コストコ、ららぽーと、IKEAへアクセス向上も 埼玉千葉つなぐ「三郷流山橋」開通へ 26日に有料道路としてスタート、渋滞解消に期待 沿線開発や物流拠点増で周辺混雑、唯一の流山橋を渡るだけで一苦労だった

26日に開通する三郷流山橋有料道路(埼玉県提供)

 埼玉県三郷市と千葉県流山市間の江戸川を渡る「三郷流山橋」が有料道路として26日午後3時に開通する。つくばエクスプレス(TX)沿線開発や物流拠点の立地などにより、両市を結ぶ唯一の流山橋は慢性的に渋滞が続いていた。交通の混雑緩和と利便性向上が期待される。

 開通区間は三郷市前間地内の県道三郷松伏線と、流山市三輪野山地内の県道松戸野田線バイパスをつなぐ全長約2キロ。うち江戸川部分の橋の長さ約450メートル。片側1車線。三郷市から千葉県を経由して茨城県つくば市に至る広域幹線道路「都市軸道路」に位置付けられる。

 埼玉県と千葉県、埼玉県道路公社の3者共同事業。2013年度から始まった。総事業費は約217億円。

 従来、江戸川を挟む両市を行き来するには一般道の場合、流山橋を通る。しかし周辺にほかの橋がなく、上流で約8キロ離れた玉葉橋、下流では約5.5キロ先の上葛飾橋まで迂回する必要があった。

 県道路公社によると、開通に伴い「IKEA」や「ららぽーと」「コストコ」など多くの大型商業施設が立ち並ぶ新三郷駅周辺から流山おおたかの森駅周辺まで、所要時間は約10分短縮し20分でアクセス可能となる。1日当たりの交通量は約1万2700台を見込む。

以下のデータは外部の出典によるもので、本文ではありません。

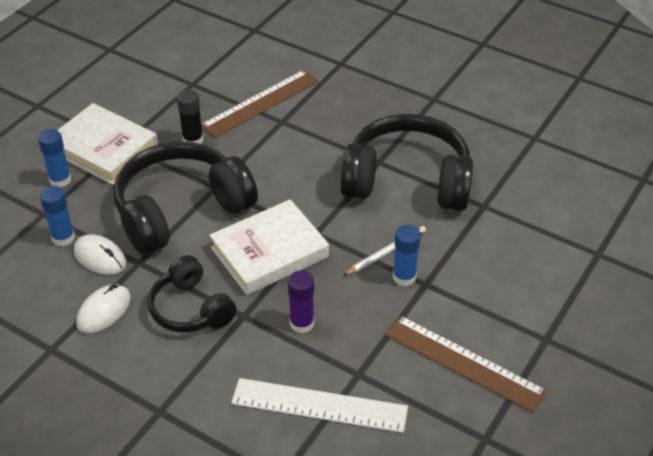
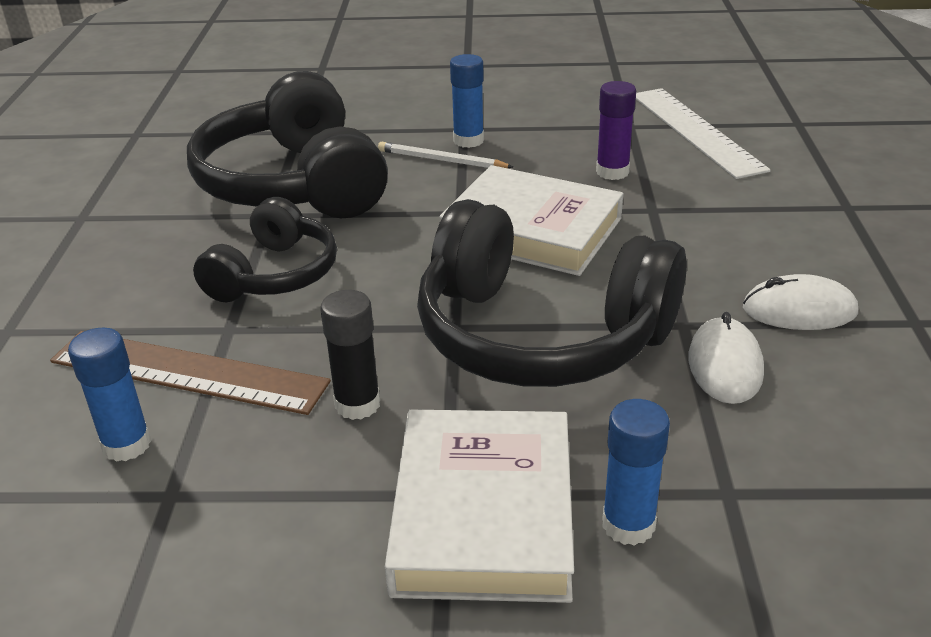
camera: 120 degrees left, 10 degrees down
blue glue stick [40,186,75,247] -> blue glue stick moved to [68,328,151,462]
black headphones [147,255,237,332] -> black headphones moved to [193,197,337,302]
brown ruler [385,315,547,413] -> none

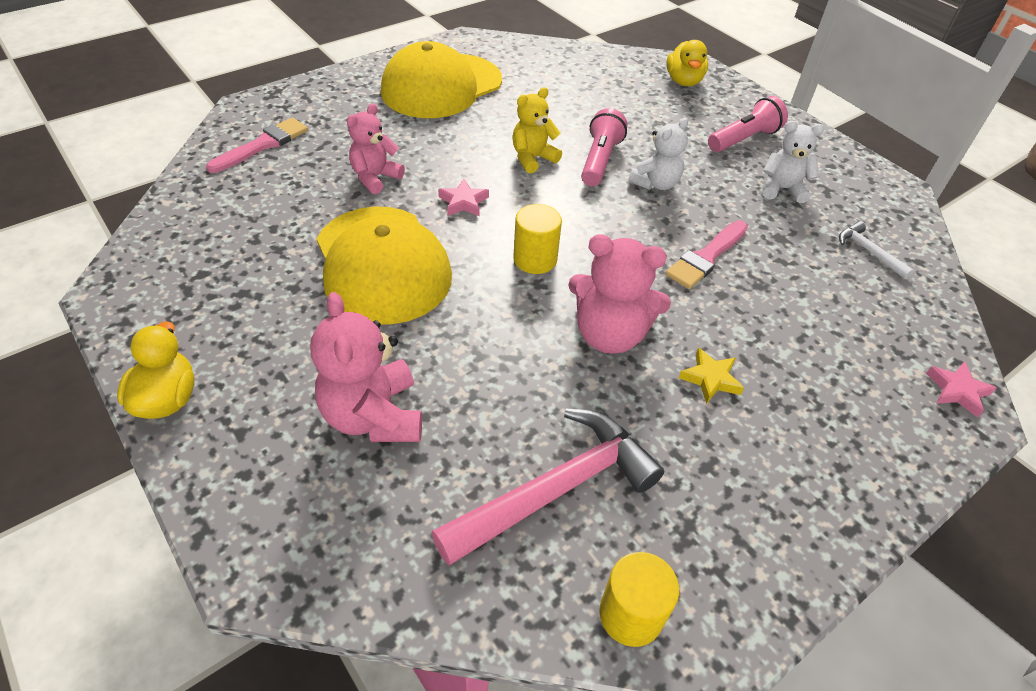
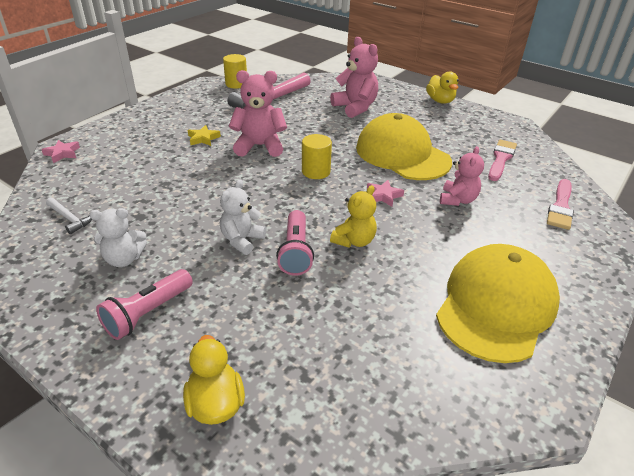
camera: 165 degrees right, 10 degrees down
pink brush [665,220,748,289] -> pink brush moved to [488,140,517,181]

 料金所は三郷市側に設置。1回の通行料金は普通車150円、中型車200円、大型車260円、特大車410円、軽自動車100円、自転車など20円、歩行は無料。現金のほか、Suica(スイカ)やPASMO(パスモ)などキャッシュレス決済も可能。料金徴収期間は30年間を予定する。

 開通を前に地元からは歓迎の声が上がる。流山橋たもとの商店会「早稲田中央共栄会」で青果店を30年以上営む70代男性は「朝夕や週末中心に橋の手前から渋滞が続き、流山橋を渡るだけでも一苦労だった。開通によって混雑の分散につながれば」と喜んだ。

 三郷市の木津雅晟市長は20日の定例会見で「市内の渋滞緩和に加え、道路網の充実により企業進出、雇用創出、地域活性化など期待できる。さらに有事の際には緊急車両の走行や物資輸送にも寄与する待望の道路」と述べ、新たな県境ルート誕生を期待した。